April 9th, 2012
09:52 AM GMT
(Image credit: Getty Images)
Hong Kong (CNN) -– If you’re a glass “half full” or a glass “half empty” kind of person, you’ll see what you want to see in China’s latest inflation number. The hard number: March CPI came in at 3.6%.
On the positive side, March is the second month in a row that inflation was below 4%. Last month, China’s Premier Wen Jiabao announced a 4% inflation target for the country.
But on the negative side, March’s 3.6% inflation number is higher than what analysts had forecast.
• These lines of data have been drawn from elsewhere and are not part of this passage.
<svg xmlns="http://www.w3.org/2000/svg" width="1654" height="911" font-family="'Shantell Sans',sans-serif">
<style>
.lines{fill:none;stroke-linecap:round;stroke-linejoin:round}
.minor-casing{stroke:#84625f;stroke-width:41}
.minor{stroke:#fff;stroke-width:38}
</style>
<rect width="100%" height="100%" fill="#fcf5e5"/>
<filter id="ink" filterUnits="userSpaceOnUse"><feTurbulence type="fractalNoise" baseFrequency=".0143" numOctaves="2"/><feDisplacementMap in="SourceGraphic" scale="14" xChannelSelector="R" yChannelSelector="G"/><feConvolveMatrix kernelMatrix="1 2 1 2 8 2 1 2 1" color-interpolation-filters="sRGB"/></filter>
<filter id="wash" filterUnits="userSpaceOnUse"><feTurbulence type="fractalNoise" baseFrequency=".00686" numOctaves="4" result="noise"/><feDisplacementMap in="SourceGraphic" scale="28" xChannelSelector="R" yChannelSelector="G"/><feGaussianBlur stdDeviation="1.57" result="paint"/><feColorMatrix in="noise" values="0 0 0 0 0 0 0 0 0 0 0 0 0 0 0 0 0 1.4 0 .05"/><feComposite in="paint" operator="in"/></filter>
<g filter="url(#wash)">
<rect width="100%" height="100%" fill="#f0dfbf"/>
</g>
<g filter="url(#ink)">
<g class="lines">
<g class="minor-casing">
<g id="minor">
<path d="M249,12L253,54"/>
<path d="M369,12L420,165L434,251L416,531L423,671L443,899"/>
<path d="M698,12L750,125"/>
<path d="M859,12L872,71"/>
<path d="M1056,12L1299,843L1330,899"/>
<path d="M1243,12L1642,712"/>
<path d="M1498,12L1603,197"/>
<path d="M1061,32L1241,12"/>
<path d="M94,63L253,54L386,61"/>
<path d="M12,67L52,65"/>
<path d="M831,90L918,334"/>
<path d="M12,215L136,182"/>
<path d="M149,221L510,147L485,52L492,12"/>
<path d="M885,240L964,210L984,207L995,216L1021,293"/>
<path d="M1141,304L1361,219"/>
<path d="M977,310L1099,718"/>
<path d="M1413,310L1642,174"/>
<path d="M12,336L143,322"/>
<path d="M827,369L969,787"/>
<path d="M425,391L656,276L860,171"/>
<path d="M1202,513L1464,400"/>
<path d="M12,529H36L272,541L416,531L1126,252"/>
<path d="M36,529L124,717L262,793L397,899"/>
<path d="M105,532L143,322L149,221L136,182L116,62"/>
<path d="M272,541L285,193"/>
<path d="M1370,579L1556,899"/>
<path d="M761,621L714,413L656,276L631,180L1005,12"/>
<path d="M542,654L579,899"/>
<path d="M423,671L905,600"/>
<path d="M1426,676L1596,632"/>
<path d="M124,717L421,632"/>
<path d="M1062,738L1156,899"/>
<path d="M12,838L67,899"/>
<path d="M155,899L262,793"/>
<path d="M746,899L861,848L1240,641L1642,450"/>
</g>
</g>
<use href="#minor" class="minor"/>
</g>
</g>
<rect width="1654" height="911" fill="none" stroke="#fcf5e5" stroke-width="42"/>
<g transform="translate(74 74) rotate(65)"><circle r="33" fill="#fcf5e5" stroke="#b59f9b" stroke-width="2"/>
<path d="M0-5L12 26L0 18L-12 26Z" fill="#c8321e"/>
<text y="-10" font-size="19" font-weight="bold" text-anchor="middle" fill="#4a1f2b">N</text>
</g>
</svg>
Many had thought it would come in lower – around the range of 3.2% to 3.4%.
The main reason for March’s higher-than-forecast CPI is the rising cost of food.
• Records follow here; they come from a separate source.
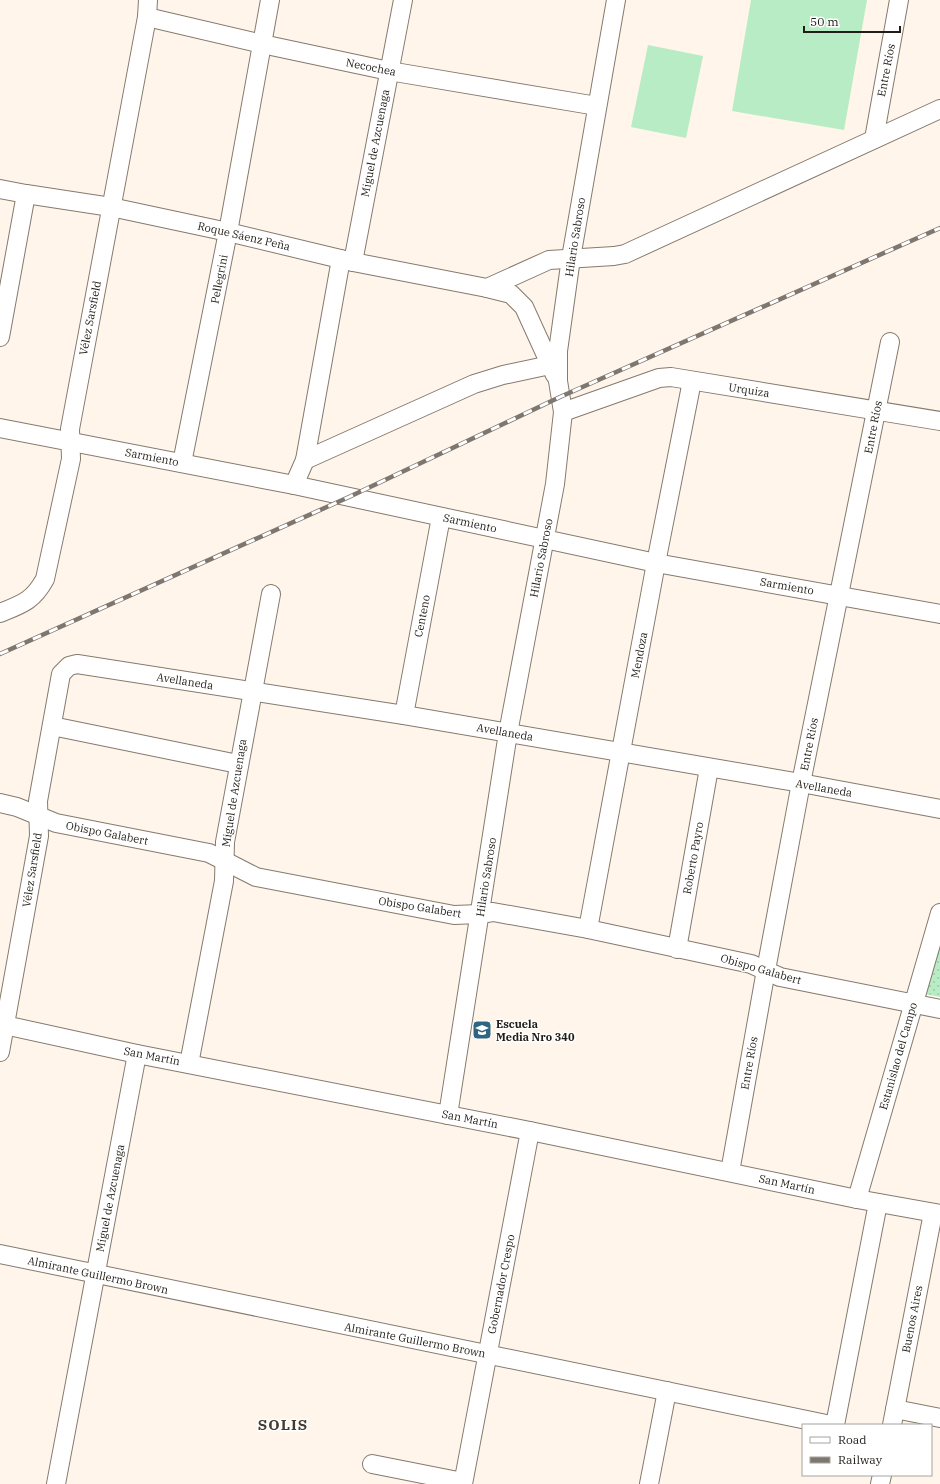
<svg xmlns="http://www.w3.org/2000/svg" width="940" height="1484" viewBox="0 0 940 1484" font-family="'IBM Plex Serif',serif">
	<style>
		.park { fill: url(#park-dots) }
		.pitch { fill: #b8ecc5 }
		.lines { fill: none; stroke-linecap: round; stroke-linejoin: round }
		.minor-casing { stroke: #857a6e; stroke-width: 20 }
		.minor { stroke: #fff; stroke-width: 18 }
		.rail-casing { stroke: #7e7770; stroke-width: 4.5 }
		.rail { stroke: #fff; stroke-width: 3; stroke-dasharray: 9; stroke-linecap: butt }
		.labels { text-anchor: middle; stroke-width: 3; stroke-linejoin: round; paint-order: stroke }
		.street-label { font-size: 11px; fill: #201c17; stroke: #fff }
		.poi-label { font-size: 11px; font-weight: bold; fill: #201c17; stroke: #fff; text-anchor: start }
		.district-label { font-size: 15px; font-weight: bold; letter-spacing: 1px; fill: #453c31; stroke: #fff }
	</style>
	<defs>
		<pattern id="park-dots" width="8" height="8" patternUnits="userSpaceOnUse"><rect width="8" height="8" fill="#b8ecc5"/><path d="M2 2h.1M6 6h.1" fill="none" stroke="#9ecaa8" stroke-width="1.8" stroke-linecap="round"/></pattern>
	</defs>
	<rect width="100%" height="100%" fill="#fff5ea"/>
	<path class="park" d="M 940,946 L 940,997 L 925,994 Z"/>
	<g class="pitch">
		<path d="M 751,0 L 867,0 L 844,130 L 732,111 Z"/>
		<path d="M 648,45 L 703,56 L 686,138 L 631,127 Z"/>
	</g>
	<g class="lines">
		<g class="minor-casing">
			<g id="minor">
				<path d="M 147,17 L 262,44 L 389,71 L 597,106"/>
				<path d="M 874,139 L 899,0"/>
				<path d="M 0,189 L 26,194 L 111,207 L 228,232 L 353,262 L 487,288 L 549,260 L 614,256 L 625,254 L 940,109"/>
				<path d="M 353,262 L 403,0"/>
				<path d="M 487,288 L 511,294 L 524,307 L 555,375"/>
				<path d="M 0,337 L 26,194"/>
				<path d="M 563,412 L 659,378 L 671,377 L 940,421"/>
				<path d="M 0,428 L 294,485 L 656,563 L 940,614"/>
				<path d="M 305,460 L 474,384 L 503,375 L 550,365"/>
				<path d="M 182,463 L 228,232 L 270,0"/>
				<path d="M 294,485 L 305,460 L 341,259"/>
				<path d="M 0,613 C 22,604 33,601 45,579 L 71,459 L 70,429 L 147,17 L 148,0"/>
				<path d="M 404,715 L 441,517"/>
				<path d="M 52,726 L 238,764"/>
				<path d="M 0,803 L 17,807 L 56,823 L 209,853 L 256,877 L 454,915 L 480,914 L 493,912 L 588,929 L 751,964 L 780,977 L 940,1009"/>
				<path d="M 588,929 L 656,563 L 692,381"/>
				<path d="M 677,949 L 709,768"/>
				<path d="M 0,1024 L 137,1054 L 530,1131 L 857,1199 L 940,1214"/>
				<path d="M 0,1052 L 39,836 L 38,801 L 61,674 L 69,666 L 77,664 L 404,715 L 801,783 L 940,809"/>
				<path d="M 189,1064 L 224,881 L 225,842 L 271,594"/>
				<path d="M 448,1115 L 508,733 L 555,484 L 563,412 L 558,381 L 558,351 L 571,258 L 616,0"/>
				<path d="M 730,1172 L 766,970 L 801,783 L 890,342"/>
				<path d="M 857,1199 L 940,913"/>
				<path d="M 0,1254 L 831,1425"/>
				<path d="M 895,1409 L 940,1418"/>
				<path d="M 835,1425 L 878,1203"/>
				<path d="M 892,1425 L 933,1213"/>
				<path d="M 372,1464 L 463,1482"/>
				<path d="M 56,1484 L 137,1054"/>
				<path d="M 463,1484 L 530,1131"/>
				<path d="M 649,1484 L 667,1391"/>
				<path d="M 880,1484 L 882,1475"/>
			</g>
		</g>
		<use href="#minor" class="minor"/>
		<g class="rail-casing">
			<path id="rail" d="M 0,654 L 349,497 L 560,397 L 940,228"/>
		</g>
		<use href="#rail" class="rail"/>
	</g>
	<defs>
		<g id="school-square" transform="scale(1)"><rect x="-9" y="-9" width="18" height="18" rx="4" fill="#2e6580" stroke="#fff"/><path d="M0-5L7-2L0 1L-7-2ZM-4 1L0 2.5L4 1V4Q0 6-4 4Z" fill="#fff"/></g>
	</defs>
	<g fill-rule="evenodd">
		<use href="#school-square" x="482" y="1030"/>
	</g>
	<g class="labels">
		<g class="street-label">
			<text transform="translate(371 67) rotate(11)" y="4">Necochea</text>
			<text transform="translate(886 70) rotate(-79)" y="4">Entre Ríos</text>
			<text transform="translate(375 143) rotate(-79)" y="4">Miguel de Azcuenaga</text>
			<text transform="translate(244 236) rotate(13)" y="4">Roque Sáenz Peña</text>
			<text transform="translate(575 237) rotate(-81)" y="4">Hilario Sabroso</text>
			<text transform="translate(219 279) rotate(-79)" y="4">Pellegrini</text>
			<text transform="translate(90 318) rotate(-79)" y="4">Vélez Sarsfield</text>
			<text transform="translate(749 390) rotate(9)" y="4">Urquiza</text>
			<text transform="translate(873 427) rotate(-79)" y="4">Entre Ríos</text>
			<text transform="translate(152 457) rotate(11)" y="4">Sarmiento</text>
			<text transform="translate(470 523) rotate(12)" y="4">Sarmiento</text>
			<text transform="translate(541 558) rotate(-79)" y="4">Hilario Sabroso</text>
			<text transform="translate(787 586) rotate(10)" y="4">Sarmiento</text>
			<text transform="translate(422 616) rotate(-79)" y="4">Centeno</text>
			<text transform="translate(639 655) rotate(-79)" y="4">Mendoza</text>
			<text transform="translate(185 681) rotate(9)" y="4">Avellaneda</text>
			<text transform="translate(505 732) rotate(10)" y="4">Avellaneda</text>
			<text transform="translate(809 744) rotate(-79)" y="4">Entre Ríos</text>
			<text transform="translate(824 788) rotate(10)" y="4">Avellaneda</text>
			<text transform="translate(234 793) rotate(-81)" y="4">Miguel de Azcuenaga</text>
			<text transform="translate(107 833) rotate(11)" y="4">Obispo Galabert</text>
			<text transform="translate(693 858) rotate(-80)" y="4">Roberto Payro</text>
			<text transform="translate(32 870) rotate(-81)" y="4">Vélez Sarsfield</text>
			<text transform="translate(486 877) rotate(-81)" y="4">Hilario Sabroso</text>
			<text transform="translate(420 907) rotate(9)" y="4">Obispo Galabert</text>
			<text transform="translate(761 969) rotate(16)" y="4">Obispo Galabert</text>
			<text transform="translate(152 1056) rotate(11)" y="4">San Martín</text>
			<text transform="translate(898 1056) rotate(-74)" y="4">Estanislao del Campo</text>
			<text transform="translate(749 1063) rotate(-80)" y="4">Entre Ríos</text>
			<text transform="translate(470 1119) rotate(11)" y="4">San Martín</text>
			<text transform="translate(787 1184) rotate(12)" y="4">San Martín</text>
			<text transform="translate(110 1198) rotate(-79)" y="4">Miguel de Azcuenaga</text>
			<text transform="translate(98 1275) rotate(12)" y="4">Almirante Guillermo Brown</text>
			<text transform="translate(501 1284) rotate(-79)" y="4">Gobernador Crespo</text>
			<text transform="translate(912 1319) rotate(-79)" y="4">Buenos Aires</text>
			<text transform="translate(415 1340) rotate(11)" y="4">Almirante Guillermo Brown</text>
		</g>
		<g class="poi-label">
			<text x="496" y="1028">Escuela<tspan x="496" dy="13">Media Nro 340</tspan></text>
		</g>
		<g class="district-label">
			<text x="283" y="1430">SOLIS</text>
		</g>
	</g>
	<rect x="802" y="1424" width="130" height="52" fill="#ffffff" stroke="#a6a4a2"/>
	<rect x="810" y="1437" width="20" height="6" fill="#ffffff" stroke="#a6a4a2"/>
	<text x="838" y="1444" font-size="12" fill="#201c17">Road</text>
	<rect x="810" y="1457" width="20" height="6" fill="#7e7770" stroke="#a6a4a2"/>
	<text x="838" y="1464" font-size="12" fill="#201c17">Railway</text>
	<path d="M804 26v6h96v-6" fill="none" stroke="#201c17" stroke-width="2"/>
	<text x="810" y="26" font-size="12" fill="#201c17" stroke="#ffffff" stroke-width="3" paint-order="stroke">50 m</text>
</svg>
Food prices rose 7.5% year-on-year in March. Fresh vegetables jumped 20% in the same time frame. But one source of relief has been in the easing price of pork. The price of China’s staple meat fell nearly 2% in March. Compare that to a rise of more than 20% for all of 2011.
Looking ahead, China’s leaders may be wondering whether to relax the country’s monetary policy or to leave it where it is.
While we wait for new pronouncements on policy action, various investment banks are already tossing their two cents into the ring.
Goldman Sachs released a research note saying it still does expect more easing – but March’s higher-than-expected CPI could limit the magnitude of any intervention.
HSBC also released a note saying it expects a 1% point cut to the reserve requirement that Chinese banks are required to hold – from 20.5% to 19.5% – sometime before July.
The belief is that inflation will continue to ease and that March’s higher CPI was more a blip than a barometer of things to come.